Wer länger E-Auto fährt merkt schnell, dass die „brachiale“ Beschleunigung zwar anfänglich sehr lustig ist aber bei einem zweiten Blick auf die Reichweite kommt die Ernüchterung. Die Reichweite schrumpft nach ein paar Beschleunigungsorgien rapide und die üblichen 300km Reichweite sind dann nur noch 150km.
Es ist also volktümlich gesagt so, dass ein E-.Auto zwar extrem tolle Beschleunigungswerte erreicht, diese aber nicht lange und auch nicht sehr weit!
Ein weiterer physikalisch nicht wegzudiskutierendes Problem stellt ja die Beschleunigung an sich dar, den in der Formel wird die Beschleunigung mit m/s² eingerechnet. Jetzt kommt noch der zweite Teil, nämlich das Gewicht! Und wenn wir das jetzt schön durchrechnen, kommt man zu der lange bekannten Folgerung:
Bei gleichbleibender Beschleunigung und verdoppelung des Gewichts benötigt man die vierfache Leistung! Colin Chapman wußte schon, was er tat.
Ein E-Motor hat die Charakteristik, dass er schon bei niedrigen Drehzahlen sein maximales Drehmoment hat aber bei höheren Drehzahlen werden die (Strom)verluste immer höher. Das heißt, der Teil der Leistung der als Wirkleistung an die Räder geht wird immer geringer und die Verlustleistung immer höher je schneller sich der Motor dreht. Von den 428PS kommen bei höheren Drehzahlen vermutlich nur 30% als Antriebsleistung aus dem Motor heraus, d. h. der Volvo ist dann ein 128 PS Auto.
Idealerweise werden E-Motoren für eine Drehzahl von 500 bis 1500 U/Min ausgelegt.
Daher beschränkt Volvo ja die Höchstgeschwindigkeit auf 180 km/h. Man könnte auch schneller fahren, aber dann ist die Batterie noch schneller leer. Die 400irgendwas PS diese Volvo wird man also im normalen Fahrbetrieb nie ausnützen, und wenn, dann nicht sehr lange.
Die Zusammenhänge E-Motor-Leistung-Energie kannten schon unsere Vorvorväter sehr genau und aus diesem Grund wurde bei der Eisenbahn ja auch nicht mit Akku-Fahrzeugen gearbeitet, sondern eine Oberleitung mit einer ununterbrochenen, leistungsfähigen Energiezufuhr gerabeitet. Die Akkufahrzeuge der Bahn dienten nur für untergeordnete Dienste und beim Auto verhält es sich nicht anders. Das E-Auto ist prädestiniert für Kurzstrecken- und Lieferverkehre (Post, Paketdienst, usw.).
Die Reichweite der E-Autos lässt sich technisch-physikalisch nur durch eine drastische Reduzierung des Luftwiderstandes und Reduzierung der Fahrgeschwindigkeit erhöhen. Je langsamer man fährt umso weiter kommt man!
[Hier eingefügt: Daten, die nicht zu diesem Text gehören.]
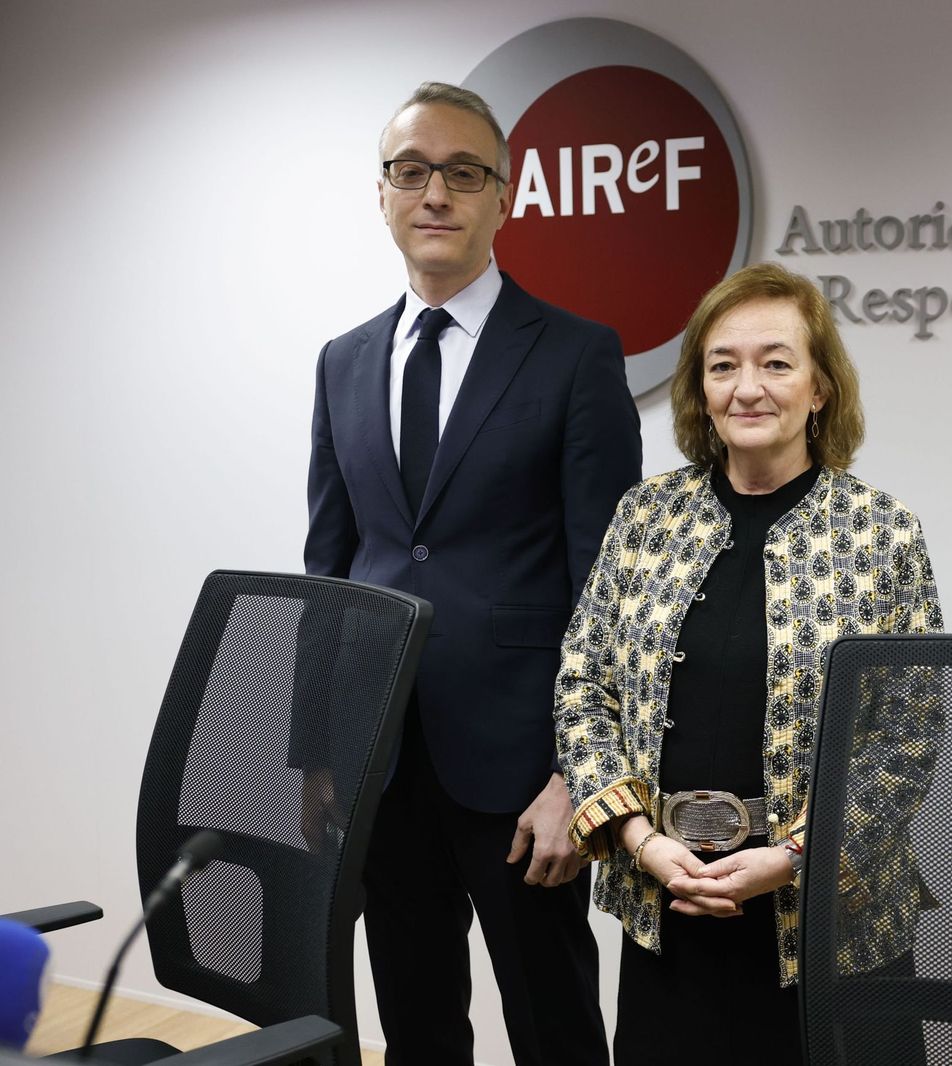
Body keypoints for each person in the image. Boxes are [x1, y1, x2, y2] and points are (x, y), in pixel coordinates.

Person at [302, 81, 639, 1066]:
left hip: (519, 766)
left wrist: (582, 772)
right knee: (411, 1019)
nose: (435, 193)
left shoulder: (576, 356)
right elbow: (329, 564)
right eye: (412, 172)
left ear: (506, 194)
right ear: (384, 194)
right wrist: (315, 750)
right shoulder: (343, 361)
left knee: (552, 1023)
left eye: (462, 172)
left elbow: (607, 586)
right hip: (381, 756)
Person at [554, 262, 944, 1063]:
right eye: (722, 365)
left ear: (820, 388)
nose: (748, 387)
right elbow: (583, 687)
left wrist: (790, 858)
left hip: (832, 921)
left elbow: (908, 735)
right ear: (700, 390)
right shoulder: (645, 518)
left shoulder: (882, 534)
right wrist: (637, 837)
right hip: (669, 898)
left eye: (776, 362)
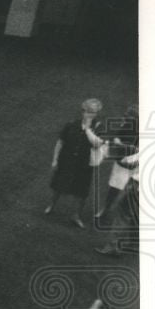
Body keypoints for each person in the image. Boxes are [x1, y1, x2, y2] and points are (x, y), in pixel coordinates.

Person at [46, 98, 107, 228]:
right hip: (67, 161)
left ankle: (76, 215)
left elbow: (97, 143)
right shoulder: (71, 124)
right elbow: (60, 142)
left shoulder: (99, 127)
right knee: (58, 185)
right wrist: (55, 159)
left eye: (93, 112)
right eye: (87, 111)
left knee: (81, 192)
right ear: (82, 111)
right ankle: (51, 205)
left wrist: (88, 129)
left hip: (85, 165)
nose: (89, 115)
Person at [96, 103, 139, 220]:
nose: (124, 118)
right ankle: (106, 209)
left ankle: (128, 213)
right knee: (114, 188)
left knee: (135, 190)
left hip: (138, 164)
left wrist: (130, 149)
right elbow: (116, 137)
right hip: (122, 163)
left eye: (128, 117)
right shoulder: (126, 126)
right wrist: (120, 143)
Praktisches Beispiel. Wenn ich mit unserem Fiat 500E gemütlich „über Land zuckel“ und meinen „Gasfuss“ unter Kontrolle habe fahre ich mit einem Verbrauch von 7 KW/100km Verbrauch und damit etwa 350km weit. Lass ich es „krachen“ und fahre z. B. viel Autobahn. dann steigt der Verbrauch Richtung 20 KW/100 km und dann ist nach 150 bis 180km Schluss. So gut das Auto gemacht ist, es ist zu groß und zu schwer und letztlich im Verhältnis zur gebotenen Leistung zu teuer (Anschaffungspreis).
Grüß Gott,
wieder schön technisch dargelegt, was geschichtlich schon lange seit dem Lohner- Porsche bekannt ist 🙂
… und trotzdem baut die Automobil (man könnte das mobil weglassen, da Sie stehen, nämlich ad. Ladesäule) – industrie weiter diesen Quatsch…
Servus
….ich denke mir immer wieder…. ich hatte einen Peugeot 205 GTI 1,6! der war nie vernünftig! Genauso der Uno Turbo meines Freundes….. und der nächste hatte einen Audi RS2….. was sind das für Diskussionen von Wichtigtuern!? Wieviele Autos von VW oder Renault hatte ich, welche schlichtweg eine Katastrophe waren! …nur Werkstatt, nichts war zuverlässig.